When I was researching about the Aboriginal people I found videos about them. I found a documentary and a short video. In the documentary it went in depth about their culture and people as it was eye witnessed accounts by an elder. Whereas the shorter video was about their dances and famous sound associated with Australia they make with the didgeridoo. This video had some ethnocentric judgements comparing how we value song dance as the same as they do. They made it seem as they do it as a form as entertainment just like most first world societies do. My biggest challenge to cultural relativism was understanding how a culture losses their language. Having grown up in the United States where their is introduction of various other languages I still retained my own language. I realized I was making a ethnocentric judgement so I decided to learn about their history in doing so I now understand way they lost their language. They had a every violent history with Europeans and after losing a war to them a lot of mature men had died. A way to raise their population back up they married/mated with Europeans thus making what we know today as Aboriginal. Slowly their traditional language was lost with each new generation.

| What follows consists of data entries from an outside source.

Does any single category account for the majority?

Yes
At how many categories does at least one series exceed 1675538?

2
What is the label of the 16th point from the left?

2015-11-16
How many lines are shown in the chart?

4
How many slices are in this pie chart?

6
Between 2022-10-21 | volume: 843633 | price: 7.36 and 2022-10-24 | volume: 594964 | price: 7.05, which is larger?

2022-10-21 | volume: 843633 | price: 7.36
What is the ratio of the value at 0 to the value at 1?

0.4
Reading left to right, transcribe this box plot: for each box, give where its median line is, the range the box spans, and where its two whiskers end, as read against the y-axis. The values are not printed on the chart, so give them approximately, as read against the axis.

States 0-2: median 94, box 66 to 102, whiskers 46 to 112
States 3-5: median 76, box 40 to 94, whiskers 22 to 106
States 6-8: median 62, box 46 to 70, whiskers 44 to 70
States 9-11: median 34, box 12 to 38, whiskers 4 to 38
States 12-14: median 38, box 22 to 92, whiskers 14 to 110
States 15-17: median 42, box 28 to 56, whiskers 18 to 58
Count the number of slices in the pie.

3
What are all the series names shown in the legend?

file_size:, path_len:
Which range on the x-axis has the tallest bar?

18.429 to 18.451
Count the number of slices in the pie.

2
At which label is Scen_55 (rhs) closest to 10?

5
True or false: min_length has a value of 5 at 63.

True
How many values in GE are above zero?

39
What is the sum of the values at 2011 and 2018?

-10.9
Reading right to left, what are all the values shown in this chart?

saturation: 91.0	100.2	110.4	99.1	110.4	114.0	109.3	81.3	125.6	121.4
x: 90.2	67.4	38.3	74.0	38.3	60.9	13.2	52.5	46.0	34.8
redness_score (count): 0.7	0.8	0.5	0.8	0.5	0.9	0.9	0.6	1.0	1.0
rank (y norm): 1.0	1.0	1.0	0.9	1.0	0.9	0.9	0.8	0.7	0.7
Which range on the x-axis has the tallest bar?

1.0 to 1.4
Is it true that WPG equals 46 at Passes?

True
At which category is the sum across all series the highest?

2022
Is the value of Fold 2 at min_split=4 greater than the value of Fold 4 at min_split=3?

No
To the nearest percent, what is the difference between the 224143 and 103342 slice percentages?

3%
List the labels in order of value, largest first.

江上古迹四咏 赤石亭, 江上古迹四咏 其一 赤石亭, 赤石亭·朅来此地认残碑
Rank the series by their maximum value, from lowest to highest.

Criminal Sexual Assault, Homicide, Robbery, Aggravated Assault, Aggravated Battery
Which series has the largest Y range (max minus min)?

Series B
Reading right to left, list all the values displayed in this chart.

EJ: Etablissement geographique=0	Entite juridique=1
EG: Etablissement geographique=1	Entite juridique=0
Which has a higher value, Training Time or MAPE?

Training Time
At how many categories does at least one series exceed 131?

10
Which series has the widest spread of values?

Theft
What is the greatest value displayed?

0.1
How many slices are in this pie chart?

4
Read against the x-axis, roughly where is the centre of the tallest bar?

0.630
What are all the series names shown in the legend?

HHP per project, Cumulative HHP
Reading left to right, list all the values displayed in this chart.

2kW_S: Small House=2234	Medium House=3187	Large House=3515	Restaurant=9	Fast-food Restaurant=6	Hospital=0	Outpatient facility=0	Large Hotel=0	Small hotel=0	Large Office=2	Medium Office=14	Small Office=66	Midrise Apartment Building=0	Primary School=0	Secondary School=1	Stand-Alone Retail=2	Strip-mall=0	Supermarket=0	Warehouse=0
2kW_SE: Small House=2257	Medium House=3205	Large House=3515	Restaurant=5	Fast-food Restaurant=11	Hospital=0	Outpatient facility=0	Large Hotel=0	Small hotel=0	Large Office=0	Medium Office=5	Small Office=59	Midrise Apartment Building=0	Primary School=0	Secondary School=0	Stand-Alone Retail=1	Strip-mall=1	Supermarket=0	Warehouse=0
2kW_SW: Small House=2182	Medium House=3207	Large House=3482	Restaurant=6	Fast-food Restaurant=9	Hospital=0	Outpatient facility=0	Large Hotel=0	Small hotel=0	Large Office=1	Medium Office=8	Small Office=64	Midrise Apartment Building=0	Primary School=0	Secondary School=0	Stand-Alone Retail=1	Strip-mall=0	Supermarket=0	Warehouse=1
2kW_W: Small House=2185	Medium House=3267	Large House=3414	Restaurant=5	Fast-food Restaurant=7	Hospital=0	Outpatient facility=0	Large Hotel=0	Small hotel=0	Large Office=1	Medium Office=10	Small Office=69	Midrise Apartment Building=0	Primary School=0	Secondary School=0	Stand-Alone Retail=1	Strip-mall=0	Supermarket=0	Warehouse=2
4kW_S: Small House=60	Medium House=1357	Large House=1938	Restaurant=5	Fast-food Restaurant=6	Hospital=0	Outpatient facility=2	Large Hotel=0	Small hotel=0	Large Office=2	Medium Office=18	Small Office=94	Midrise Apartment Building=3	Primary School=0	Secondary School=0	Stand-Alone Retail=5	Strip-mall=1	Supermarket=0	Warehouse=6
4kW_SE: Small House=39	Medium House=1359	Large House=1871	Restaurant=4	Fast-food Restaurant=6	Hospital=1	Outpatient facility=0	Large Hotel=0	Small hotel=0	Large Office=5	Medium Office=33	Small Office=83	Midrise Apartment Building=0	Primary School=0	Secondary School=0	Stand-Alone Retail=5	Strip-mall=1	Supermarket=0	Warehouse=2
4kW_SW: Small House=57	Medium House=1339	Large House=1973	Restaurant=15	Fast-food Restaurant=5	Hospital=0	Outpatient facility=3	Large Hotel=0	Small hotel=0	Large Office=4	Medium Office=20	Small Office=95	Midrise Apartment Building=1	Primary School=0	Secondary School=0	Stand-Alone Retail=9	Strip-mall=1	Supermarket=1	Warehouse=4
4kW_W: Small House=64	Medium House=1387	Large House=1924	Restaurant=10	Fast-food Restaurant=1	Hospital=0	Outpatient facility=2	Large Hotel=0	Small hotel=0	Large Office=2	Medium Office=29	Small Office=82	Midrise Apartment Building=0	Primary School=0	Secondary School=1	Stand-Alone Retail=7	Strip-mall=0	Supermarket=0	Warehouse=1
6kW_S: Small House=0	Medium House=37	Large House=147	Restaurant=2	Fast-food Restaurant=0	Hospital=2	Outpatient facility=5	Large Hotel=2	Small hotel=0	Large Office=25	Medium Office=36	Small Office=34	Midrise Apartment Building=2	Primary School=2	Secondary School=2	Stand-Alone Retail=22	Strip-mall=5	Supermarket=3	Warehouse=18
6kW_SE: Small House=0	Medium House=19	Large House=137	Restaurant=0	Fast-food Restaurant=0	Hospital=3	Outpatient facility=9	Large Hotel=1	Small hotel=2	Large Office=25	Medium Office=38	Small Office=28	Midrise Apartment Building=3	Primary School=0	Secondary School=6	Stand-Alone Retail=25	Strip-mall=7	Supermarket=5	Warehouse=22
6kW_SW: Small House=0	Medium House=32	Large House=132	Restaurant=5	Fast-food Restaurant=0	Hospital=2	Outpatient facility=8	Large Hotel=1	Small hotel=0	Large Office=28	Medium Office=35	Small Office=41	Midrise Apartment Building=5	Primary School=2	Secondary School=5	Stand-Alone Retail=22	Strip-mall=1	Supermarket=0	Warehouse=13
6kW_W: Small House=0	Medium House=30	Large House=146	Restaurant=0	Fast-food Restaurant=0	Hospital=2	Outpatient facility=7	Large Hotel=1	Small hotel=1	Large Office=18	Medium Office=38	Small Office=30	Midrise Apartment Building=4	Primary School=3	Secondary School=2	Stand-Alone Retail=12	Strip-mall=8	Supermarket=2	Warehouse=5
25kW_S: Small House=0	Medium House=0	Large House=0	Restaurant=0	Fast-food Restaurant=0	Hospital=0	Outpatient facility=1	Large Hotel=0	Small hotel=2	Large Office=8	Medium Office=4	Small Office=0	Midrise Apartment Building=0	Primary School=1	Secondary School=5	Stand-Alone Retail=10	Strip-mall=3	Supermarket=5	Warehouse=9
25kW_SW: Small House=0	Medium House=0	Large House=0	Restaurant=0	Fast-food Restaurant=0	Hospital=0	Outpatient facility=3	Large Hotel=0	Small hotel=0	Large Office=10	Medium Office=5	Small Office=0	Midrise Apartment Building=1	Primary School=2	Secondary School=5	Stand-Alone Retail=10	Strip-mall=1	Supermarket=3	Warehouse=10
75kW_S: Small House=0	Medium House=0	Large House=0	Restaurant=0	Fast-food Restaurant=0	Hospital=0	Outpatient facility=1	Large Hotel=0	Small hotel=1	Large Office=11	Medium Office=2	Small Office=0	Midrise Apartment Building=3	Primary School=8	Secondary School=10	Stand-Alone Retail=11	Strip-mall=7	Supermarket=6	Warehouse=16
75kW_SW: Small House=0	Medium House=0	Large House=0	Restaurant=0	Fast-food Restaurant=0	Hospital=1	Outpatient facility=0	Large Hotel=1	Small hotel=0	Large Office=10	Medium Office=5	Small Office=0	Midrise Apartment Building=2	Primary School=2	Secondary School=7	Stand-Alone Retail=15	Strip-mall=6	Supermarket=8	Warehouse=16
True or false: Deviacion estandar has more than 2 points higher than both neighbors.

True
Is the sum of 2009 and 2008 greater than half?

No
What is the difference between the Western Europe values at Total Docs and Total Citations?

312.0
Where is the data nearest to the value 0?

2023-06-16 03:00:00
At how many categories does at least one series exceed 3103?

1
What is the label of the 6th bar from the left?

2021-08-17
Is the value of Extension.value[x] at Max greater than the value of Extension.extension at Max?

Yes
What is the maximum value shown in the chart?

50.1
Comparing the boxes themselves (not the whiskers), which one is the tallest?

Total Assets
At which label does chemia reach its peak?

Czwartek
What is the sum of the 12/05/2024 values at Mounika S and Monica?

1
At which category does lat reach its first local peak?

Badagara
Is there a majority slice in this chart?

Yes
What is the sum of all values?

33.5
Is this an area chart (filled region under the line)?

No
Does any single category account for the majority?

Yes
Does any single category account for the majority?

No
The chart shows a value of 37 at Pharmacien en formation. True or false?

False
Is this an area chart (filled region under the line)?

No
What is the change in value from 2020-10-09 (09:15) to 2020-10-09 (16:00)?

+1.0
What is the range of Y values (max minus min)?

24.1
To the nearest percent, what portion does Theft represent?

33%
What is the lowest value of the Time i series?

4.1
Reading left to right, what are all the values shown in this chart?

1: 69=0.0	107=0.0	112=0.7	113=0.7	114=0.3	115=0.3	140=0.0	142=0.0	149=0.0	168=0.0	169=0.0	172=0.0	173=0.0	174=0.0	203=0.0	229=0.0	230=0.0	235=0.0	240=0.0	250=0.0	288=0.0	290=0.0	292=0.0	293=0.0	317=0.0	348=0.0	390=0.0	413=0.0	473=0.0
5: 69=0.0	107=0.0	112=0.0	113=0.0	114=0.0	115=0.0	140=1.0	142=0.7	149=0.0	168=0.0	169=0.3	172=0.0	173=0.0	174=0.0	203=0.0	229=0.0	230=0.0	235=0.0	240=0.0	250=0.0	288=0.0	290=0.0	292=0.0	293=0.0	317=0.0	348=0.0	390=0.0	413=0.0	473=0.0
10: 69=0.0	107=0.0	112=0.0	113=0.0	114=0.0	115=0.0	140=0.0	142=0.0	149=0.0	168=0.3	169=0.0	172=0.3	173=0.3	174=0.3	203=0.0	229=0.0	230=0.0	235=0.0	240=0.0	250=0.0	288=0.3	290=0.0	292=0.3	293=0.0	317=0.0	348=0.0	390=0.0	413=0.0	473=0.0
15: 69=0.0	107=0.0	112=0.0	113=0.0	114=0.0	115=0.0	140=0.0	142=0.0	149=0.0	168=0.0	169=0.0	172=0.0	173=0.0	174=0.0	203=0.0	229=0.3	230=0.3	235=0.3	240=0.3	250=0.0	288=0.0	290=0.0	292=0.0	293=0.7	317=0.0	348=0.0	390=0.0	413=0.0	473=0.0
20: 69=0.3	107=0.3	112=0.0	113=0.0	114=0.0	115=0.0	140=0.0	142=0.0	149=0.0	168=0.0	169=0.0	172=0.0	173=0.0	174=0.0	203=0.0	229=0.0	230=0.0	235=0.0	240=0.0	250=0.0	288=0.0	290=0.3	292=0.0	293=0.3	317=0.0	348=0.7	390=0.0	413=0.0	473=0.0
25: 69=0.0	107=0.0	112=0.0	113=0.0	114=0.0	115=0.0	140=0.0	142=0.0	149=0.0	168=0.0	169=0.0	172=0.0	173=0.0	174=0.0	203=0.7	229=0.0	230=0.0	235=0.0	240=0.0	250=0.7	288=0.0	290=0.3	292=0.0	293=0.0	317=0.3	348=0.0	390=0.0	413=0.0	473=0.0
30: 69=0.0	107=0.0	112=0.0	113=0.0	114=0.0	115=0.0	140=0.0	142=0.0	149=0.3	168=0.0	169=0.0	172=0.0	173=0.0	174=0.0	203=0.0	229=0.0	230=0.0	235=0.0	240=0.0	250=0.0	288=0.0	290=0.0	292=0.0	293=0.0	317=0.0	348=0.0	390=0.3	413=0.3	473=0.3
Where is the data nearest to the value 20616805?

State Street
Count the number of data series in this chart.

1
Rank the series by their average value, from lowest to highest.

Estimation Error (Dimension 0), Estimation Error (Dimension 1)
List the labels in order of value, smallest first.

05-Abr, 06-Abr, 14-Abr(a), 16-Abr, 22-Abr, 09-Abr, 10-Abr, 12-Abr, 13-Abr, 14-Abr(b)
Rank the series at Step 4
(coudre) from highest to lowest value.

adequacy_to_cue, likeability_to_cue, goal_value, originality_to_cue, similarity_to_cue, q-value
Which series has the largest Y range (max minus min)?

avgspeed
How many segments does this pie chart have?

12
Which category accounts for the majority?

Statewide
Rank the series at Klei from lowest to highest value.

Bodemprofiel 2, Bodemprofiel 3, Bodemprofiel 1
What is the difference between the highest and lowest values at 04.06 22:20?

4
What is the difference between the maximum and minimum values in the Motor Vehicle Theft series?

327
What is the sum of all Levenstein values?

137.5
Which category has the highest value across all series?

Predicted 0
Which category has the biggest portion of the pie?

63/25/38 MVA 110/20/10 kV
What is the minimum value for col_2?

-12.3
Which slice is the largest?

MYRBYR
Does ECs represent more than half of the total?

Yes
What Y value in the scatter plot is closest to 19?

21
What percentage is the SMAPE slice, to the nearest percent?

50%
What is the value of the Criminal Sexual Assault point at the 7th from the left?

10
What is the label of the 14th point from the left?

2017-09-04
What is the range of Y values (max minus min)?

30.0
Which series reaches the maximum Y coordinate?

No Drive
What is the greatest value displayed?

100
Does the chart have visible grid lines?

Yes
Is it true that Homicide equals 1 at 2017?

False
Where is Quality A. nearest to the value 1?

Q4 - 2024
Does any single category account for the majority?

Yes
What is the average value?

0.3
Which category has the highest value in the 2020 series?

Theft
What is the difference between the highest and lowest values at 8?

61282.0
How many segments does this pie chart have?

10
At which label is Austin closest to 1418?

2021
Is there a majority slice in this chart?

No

These blog posts is ethnographic because I looked at all the data I gather with cultural relativism in mind and although there were challenges in doing so I think I told more than a single story about the Aboriginal people. The earth is sacred to them and the their songs and dances are their history book. I learned about their tragic history how it ultimately lead to the loss of their language and attribute to their poor health conditions. Importantly I understand the importance of telling your history wether it be through stories, song, and dance. The Aboriginals tell their history to the next generation with song and dance while playing their didgeridoo. They also have cave paintings that tell stories of the time before. They hunt and gather near the sea side which much of their cave paintings depict. The documentary is where I got most of my understanding of their culture for it is stories told from an elder of the Aboriginal people.

I used Boolean agents when searching for good peer reviewed resources online. I also used databased search engines to get a wider array of  resources. When looking for resources in public domain I used a search engine that helped me narrow my search for pictures to use. It is best to look for credentials of the article and to see what kind of website it is.